### Exercise description
In the data, find the word "ejemplo" and copy out every line that has it.

Records from a collection
------------------------------------------------------------------------

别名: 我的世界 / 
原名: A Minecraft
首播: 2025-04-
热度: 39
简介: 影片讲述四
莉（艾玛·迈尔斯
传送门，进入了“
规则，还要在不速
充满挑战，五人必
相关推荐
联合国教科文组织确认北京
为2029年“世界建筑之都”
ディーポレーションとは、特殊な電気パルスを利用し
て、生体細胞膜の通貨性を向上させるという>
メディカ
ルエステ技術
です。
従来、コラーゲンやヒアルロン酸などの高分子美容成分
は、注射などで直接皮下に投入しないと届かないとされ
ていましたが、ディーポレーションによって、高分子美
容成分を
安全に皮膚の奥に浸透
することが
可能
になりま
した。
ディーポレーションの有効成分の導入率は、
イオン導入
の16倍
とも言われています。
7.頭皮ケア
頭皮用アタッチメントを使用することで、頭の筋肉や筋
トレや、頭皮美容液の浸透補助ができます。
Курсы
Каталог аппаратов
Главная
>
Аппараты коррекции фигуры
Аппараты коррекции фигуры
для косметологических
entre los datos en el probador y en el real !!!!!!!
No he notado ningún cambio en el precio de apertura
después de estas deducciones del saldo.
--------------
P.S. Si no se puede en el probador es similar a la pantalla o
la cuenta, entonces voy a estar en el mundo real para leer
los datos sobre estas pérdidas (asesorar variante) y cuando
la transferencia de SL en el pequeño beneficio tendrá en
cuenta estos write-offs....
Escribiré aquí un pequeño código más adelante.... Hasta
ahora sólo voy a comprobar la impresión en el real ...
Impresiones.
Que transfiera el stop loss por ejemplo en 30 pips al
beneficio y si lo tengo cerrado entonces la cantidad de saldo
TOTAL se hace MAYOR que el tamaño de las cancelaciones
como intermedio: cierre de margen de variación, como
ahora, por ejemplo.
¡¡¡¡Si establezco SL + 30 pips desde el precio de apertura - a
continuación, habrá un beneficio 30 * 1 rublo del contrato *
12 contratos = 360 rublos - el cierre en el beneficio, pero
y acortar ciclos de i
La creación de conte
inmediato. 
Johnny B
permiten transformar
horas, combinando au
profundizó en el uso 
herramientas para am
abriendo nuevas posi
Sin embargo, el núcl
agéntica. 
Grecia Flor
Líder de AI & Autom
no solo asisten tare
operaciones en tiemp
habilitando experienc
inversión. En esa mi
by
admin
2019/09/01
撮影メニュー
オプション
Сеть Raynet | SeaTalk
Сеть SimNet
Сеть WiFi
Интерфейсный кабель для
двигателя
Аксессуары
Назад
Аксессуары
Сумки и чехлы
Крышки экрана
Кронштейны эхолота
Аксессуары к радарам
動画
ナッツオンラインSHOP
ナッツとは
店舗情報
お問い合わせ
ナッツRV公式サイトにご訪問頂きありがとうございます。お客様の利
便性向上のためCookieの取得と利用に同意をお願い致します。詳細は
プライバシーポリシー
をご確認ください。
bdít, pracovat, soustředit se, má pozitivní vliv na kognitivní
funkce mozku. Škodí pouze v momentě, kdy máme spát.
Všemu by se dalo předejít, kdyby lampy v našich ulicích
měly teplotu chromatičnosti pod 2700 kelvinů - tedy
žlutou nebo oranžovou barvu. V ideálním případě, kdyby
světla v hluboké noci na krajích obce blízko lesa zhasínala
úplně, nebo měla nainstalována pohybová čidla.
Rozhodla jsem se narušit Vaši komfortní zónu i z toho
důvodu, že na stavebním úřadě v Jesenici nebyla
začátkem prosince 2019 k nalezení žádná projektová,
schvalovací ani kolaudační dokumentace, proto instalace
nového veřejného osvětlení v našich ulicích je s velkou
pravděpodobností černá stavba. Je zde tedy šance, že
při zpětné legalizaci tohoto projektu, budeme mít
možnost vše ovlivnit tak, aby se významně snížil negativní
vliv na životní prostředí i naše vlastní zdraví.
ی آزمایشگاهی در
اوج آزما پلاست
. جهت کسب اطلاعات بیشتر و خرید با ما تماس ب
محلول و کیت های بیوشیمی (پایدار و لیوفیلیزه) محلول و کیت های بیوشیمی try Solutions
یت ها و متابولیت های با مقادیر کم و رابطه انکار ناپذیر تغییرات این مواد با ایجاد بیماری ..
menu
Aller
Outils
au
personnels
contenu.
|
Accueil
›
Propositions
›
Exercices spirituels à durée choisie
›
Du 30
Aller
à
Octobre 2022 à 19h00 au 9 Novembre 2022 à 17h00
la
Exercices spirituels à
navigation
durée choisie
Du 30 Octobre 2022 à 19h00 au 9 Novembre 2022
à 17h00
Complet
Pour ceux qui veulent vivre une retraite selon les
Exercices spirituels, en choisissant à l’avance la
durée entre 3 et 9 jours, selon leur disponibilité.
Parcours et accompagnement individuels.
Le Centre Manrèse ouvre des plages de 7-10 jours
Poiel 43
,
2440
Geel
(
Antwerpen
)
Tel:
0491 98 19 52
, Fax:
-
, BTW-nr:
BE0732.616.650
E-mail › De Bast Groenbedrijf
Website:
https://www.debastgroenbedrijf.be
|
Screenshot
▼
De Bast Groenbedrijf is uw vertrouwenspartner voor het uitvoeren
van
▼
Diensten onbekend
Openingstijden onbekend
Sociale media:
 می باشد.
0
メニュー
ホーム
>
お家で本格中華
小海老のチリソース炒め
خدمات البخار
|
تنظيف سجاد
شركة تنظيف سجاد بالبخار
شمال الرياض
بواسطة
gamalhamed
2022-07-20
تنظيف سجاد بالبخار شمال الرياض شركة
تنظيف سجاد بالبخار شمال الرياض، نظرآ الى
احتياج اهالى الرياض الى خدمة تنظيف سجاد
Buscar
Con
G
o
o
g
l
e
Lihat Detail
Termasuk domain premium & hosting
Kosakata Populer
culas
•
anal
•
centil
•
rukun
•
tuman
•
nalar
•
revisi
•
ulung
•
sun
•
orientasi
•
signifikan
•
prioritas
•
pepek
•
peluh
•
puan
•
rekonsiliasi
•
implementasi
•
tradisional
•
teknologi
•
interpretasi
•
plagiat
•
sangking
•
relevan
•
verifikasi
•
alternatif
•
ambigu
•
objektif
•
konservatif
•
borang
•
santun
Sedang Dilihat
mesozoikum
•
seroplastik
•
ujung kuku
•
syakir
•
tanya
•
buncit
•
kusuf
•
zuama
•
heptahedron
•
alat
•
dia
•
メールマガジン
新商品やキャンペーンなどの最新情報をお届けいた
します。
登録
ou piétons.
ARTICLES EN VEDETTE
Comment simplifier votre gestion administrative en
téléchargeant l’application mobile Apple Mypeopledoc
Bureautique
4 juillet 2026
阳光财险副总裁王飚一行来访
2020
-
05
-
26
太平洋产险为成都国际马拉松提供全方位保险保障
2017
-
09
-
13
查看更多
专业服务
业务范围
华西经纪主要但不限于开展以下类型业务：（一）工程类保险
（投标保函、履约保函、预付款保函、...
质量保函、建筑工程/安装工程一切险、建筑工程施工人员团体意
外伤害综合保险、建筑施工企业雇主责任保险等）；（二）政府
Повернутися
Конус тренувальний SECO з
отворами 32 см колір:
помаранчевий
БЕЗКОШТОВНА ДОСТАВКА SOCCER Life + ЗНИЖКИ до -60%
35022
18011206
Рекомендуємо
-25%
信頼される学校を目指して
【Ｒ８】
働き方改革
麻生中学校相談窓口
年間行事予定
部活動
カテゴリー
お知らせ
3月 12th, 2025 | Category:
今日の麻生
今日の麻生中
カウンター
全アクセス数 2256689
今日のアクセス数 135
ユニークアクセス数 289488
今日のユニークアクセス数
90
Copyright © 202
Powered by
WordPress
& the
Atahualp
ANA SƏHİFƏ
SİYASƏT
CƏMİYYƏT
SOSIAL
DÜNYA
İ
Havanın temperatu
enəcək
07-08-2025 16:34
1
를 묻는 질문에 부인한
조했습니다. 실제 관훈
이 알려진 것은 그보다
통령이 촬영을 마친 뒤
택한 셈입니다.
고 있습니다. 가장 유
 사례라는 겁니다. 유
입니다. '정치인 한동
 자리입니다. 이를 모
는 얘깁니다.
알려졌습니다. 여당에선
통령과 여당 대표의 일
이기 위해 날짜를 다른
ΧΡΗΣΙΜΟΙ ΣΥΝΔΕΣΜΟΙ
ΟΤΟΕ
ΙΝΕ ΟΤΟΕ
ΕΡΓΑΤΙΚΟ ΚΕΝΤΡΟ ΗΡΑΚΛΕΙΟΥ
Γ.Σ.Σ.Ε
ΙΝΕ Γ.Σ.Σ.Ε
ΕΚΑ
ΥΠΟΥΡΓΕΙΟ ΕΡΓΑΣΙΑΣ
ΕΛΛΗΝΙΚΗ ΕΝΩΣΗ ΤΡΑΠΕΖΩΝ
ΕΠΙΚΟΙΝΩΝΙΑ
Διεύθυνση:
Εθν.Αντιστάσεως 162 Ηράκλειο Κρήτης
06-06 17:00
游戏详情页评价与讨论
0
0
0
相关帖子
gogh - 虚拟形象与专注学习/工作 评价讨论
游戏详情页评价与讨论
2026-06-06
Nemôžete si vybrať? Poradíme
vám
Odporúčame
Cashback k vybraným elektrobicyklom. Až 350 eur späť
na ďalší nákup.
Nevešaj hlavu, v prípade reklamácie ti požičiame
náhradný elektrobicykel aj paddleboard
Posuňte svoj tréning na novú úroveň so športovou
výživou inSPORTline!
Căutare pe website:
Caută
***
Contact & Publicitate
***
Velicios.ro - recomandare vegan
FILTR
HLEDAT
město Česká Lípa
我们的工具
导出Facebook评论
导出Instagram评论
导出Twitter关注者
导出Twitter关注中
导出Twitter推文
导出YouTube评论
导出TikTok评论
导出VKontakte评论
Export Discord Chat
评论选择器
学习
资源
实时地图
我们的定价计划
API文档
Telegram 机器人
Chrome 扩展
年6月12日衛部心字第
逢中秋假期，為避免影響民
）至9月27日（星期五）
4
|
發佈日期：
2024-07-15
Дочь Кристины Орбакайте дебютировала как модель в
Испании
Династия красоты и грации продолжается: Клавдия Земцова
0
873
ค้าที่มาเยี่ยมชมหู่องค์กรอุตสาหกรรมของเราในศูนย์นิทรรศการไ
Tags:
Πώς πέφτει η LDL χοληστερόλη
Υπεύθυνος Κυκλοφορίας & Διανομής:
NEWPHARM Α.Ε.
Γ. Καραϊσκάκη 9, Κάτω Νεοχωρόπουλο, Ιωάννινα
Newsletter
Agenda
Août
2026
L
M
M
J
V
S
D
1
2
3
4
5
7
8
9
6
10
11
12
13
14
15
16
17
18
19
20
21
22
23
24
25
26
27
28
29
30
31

------------------------------------------------------------------------

### Solution for this problem
Que transfiera el stop loss por ejemplo en 30 pips al
ahora, por ejemplo.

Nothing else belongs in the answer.